• **INSTRUCTIONS FOR THE TASK**
Exact copy, pictures excluded: set down only the lines from the one with "svoje plány na prácu na verzii 2.0 Vine na" through the end of the entries, keeping both end lines.

• **Records excerpted from a collection**
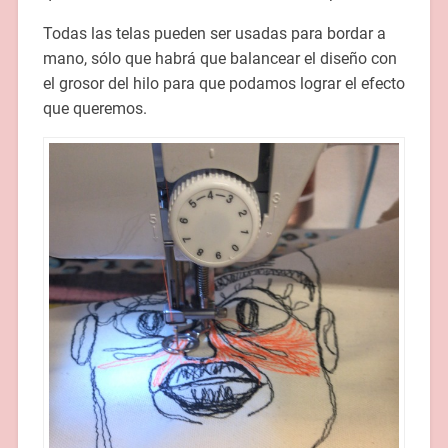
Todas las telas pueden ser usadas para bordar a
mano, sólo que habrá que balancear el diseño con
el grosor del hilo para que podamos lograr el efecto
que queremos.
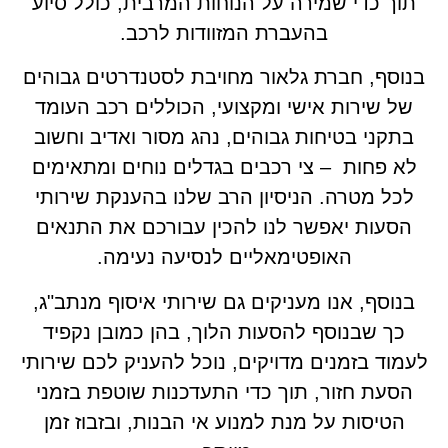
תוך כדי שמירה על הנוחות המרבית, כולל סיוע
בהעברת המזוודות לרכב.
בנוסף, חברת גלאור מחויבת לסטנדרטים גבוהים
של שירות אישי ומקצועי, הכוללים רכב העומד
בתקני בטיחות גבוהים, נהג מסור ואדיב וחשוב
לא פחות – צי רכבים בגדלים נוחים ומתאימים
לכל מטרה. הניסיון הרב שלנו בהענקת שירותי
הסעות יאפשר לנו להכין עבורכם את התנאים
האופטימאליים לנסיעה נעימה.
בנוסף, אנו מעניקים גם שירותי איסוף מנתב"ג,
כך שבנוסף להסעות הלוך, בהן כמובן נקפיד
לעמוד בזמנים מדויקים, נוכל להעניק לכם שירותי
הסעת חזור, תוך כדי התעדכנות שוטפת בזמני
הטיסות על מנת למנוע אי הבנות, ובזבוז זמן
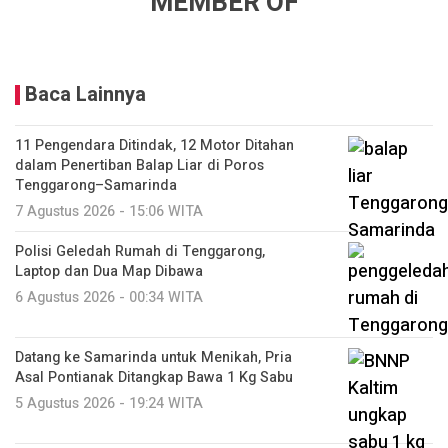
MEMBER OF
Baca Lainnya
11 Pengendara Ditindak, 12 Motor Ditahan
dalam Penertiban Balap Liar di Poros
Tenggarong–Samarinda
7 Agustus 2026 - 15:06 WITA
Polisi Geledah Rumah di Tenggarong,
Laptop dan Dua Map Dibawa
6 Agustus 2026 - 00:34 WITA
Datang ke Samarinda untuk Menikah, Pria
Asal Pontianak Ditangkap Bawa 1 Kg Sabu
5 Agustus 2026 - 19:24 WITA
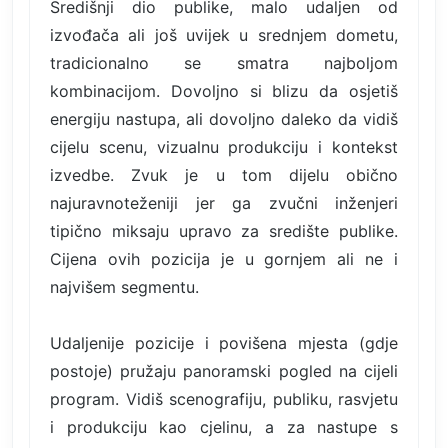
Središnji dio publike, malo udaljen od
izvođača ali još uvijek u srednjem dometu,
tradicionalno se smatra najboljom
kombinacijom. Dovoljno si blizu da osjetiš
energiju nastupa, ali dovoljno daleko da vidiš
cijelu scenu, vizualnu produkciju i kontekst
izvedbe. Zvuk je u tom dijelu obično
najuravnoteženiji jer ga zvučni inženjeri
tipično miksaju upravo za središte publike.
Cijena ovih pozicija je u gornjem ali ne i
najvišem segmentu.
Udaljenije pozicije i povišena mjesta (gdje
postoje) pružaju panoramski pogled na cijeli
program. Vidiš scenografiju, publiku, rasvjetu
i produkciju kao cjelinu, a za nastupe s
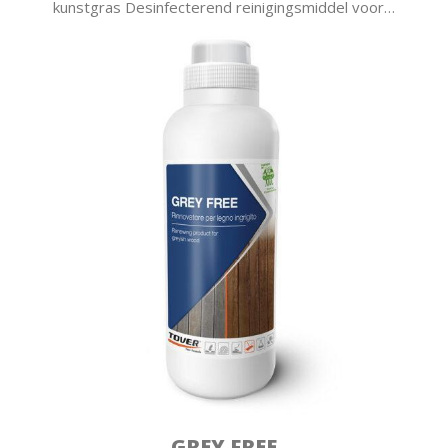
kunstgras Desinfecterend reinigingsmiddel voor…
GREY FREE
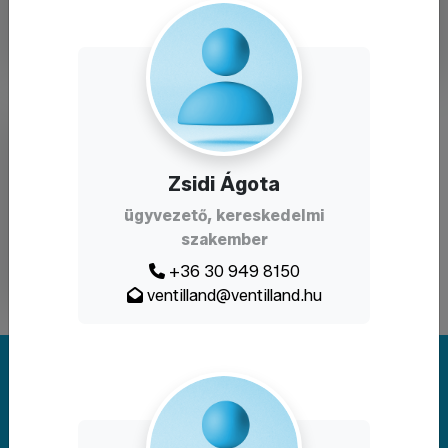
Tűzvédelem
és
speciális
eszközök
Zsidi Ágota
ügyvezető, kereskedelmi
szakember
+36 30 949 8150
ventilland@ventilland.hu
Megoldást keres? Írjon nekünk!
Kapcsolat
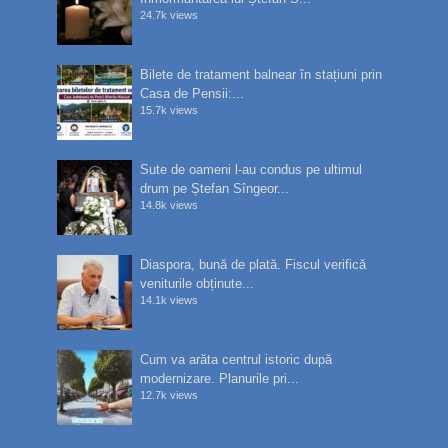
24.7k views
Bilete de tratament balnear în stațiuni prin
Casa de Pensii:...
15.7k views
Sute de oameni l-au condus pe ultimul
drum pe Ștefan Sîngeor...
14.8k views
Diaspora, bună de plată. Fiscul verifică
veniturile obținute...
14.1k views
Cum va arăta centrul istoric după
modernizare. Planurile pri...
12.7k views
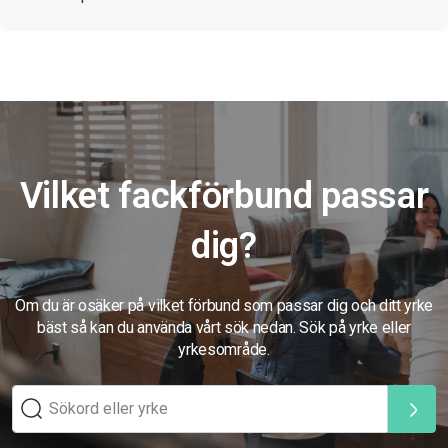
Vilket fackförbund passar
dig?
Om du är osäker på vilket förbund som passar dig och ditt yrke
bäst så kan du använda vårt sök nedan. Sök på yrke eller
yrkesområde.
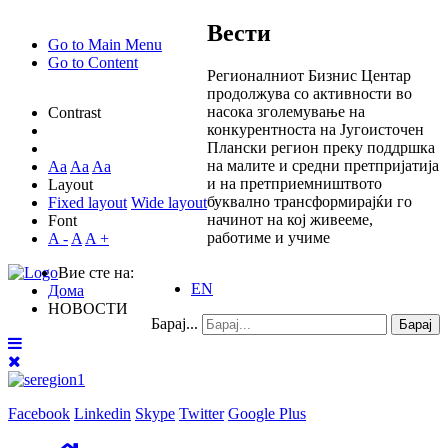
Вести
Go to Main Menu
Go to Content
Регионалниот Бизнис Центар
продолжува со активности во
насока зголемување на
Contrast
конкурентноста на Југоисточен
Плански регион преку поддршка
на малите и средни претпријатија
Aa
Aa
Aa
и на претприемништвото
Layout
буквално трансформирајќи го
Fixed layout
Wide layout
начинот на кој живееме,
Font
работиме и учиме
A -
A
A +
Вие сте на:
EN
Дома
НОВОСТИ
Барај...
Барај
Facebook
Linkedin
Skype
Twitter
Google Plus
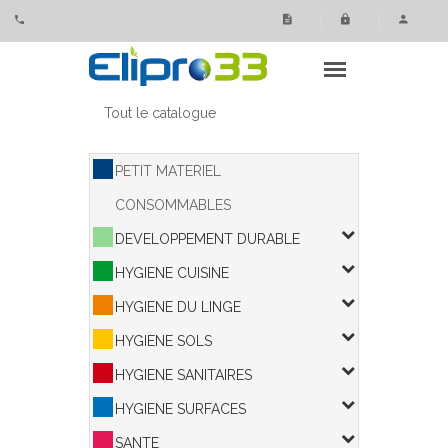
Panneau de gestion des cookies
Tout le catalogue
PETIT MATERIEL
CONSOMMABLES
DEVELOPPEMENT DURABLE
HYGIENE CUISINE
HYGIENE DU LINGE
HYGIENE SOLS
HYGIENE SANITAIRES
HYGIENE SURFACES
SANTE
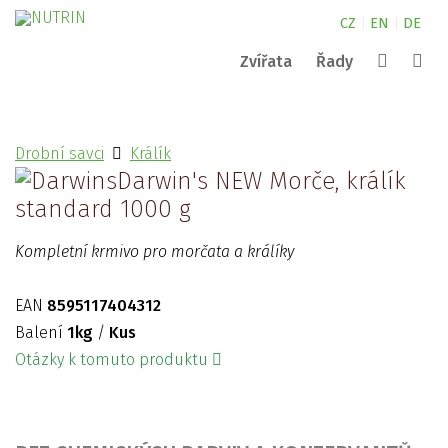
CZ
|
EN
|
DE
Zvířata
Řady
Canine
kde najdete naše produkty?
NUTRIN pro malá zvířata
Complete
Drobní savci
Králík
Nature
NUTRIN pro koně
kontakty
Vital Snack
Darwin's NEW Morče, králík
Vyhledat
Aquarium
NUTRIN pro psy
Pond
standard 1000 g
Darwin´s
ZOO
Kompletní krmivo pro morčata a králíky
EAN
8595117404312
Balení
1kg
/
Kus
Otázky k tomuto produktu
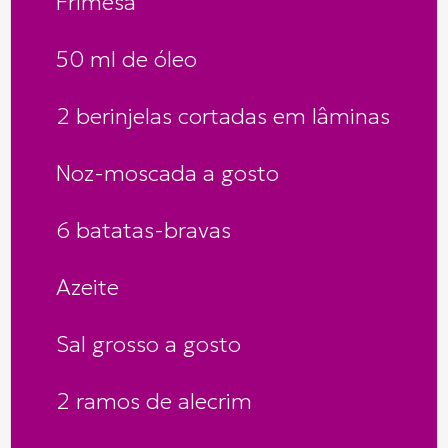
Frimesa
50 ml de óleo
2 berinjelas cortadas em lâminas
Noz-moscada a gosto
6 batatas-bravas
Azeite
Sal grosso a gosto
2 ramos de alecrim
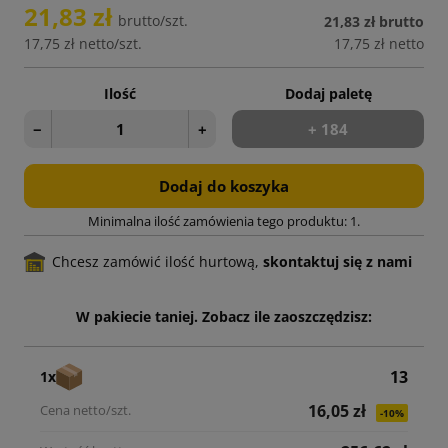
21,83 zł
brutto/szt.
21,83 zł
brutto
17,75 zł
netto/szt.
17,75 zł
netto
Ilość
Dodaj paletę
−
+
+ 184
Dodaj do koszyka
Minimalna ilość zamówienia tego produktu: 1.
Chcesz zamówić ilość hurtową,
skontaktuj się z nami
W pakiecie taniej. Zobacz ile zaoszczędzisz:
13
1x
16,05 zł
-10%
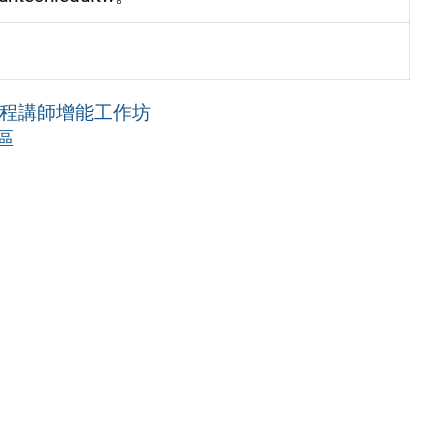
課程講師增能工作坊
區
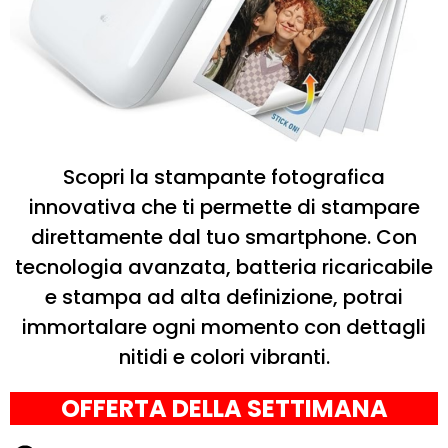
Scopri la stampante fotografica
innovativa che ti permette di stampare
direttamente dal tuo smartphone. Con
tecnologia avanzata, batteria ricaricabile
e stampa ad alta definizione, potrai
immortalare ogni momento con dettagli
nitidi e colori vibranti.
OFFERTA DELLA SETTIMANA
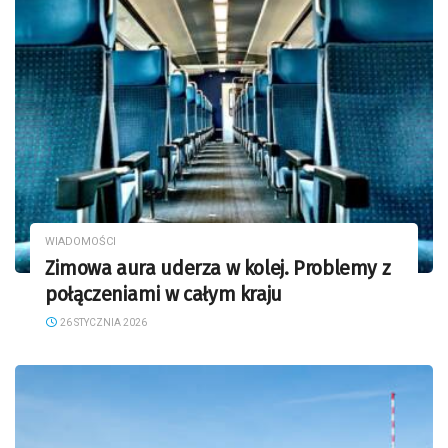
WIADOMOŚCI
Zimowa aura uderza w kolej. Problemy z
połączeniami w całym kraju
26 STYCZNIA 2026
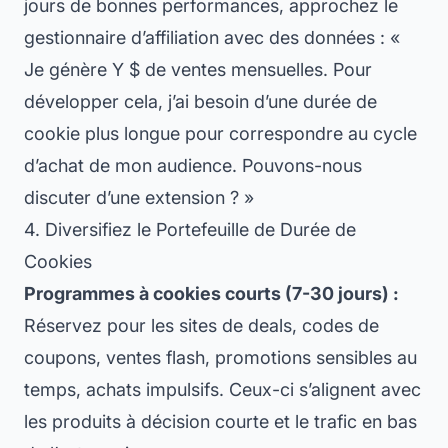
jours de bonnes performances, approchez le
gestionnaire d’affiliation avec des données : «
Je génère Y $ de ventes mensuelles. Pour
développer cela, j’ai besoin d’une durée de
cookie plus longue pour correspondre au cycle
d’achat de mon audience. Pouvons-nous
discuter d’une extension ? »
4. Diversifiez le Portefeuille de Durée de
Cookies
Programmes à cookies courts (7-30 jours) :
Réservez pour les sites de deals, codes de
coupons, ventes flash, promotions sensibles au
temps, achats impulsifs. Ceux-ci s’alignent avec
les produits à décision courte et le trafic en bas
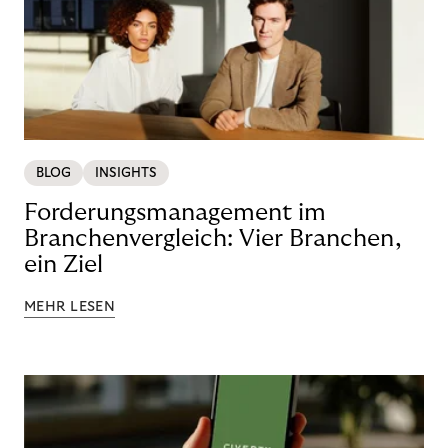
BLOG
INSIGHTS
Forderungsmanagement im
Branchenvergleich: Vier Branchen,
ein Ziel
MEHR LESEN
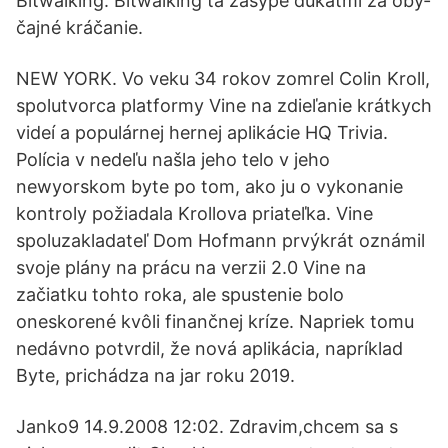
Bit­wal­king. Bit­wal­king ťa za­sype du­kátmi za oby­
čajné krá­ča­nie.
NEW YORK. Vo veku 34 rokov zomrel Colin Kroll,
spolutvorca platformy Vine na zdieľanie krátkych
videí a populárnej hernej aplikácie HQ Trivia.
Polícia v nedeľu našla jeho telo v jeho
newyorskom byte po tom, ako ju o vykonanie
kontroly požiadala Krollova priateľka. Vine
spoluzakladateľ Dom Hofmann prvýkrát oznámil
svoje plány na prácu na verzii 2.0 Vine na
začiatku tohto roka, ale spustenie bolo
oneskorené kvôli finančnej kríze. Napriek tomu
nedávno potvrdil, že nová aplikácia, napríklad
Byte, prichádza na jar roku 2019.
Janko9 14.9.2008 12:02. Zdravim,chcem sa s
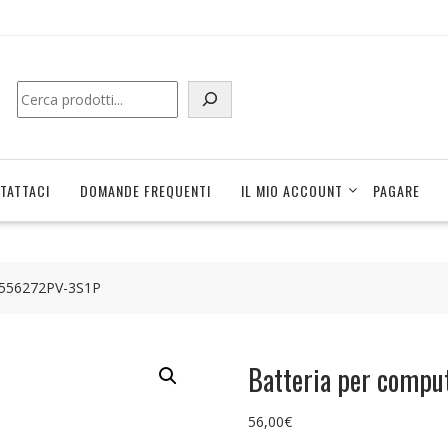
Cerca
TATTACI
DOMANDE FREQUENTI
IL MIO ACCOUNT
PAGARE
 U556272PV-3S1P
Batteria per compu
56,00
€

• **RESULT OF THE TASK**
svoje plány na prácu na verzii 2.0 Vine na
začiatku tohto roka, ale spustenie bolo
oneskorené kvôli finančnej kríze. Napriek tomu
nedávno potvrdil, že nová aplikácia, napríklad
Byte, prichádza na jar roku 2019.
Janko9 14.9.2008 12:02. Zdravim,chcem sa s
Cerca
TATTACI
DOMANDE FREQUENTI
IL MIO ACCOUNT
PAGARE
 U556272PV-3S1P
Batteria per compu
56,00
€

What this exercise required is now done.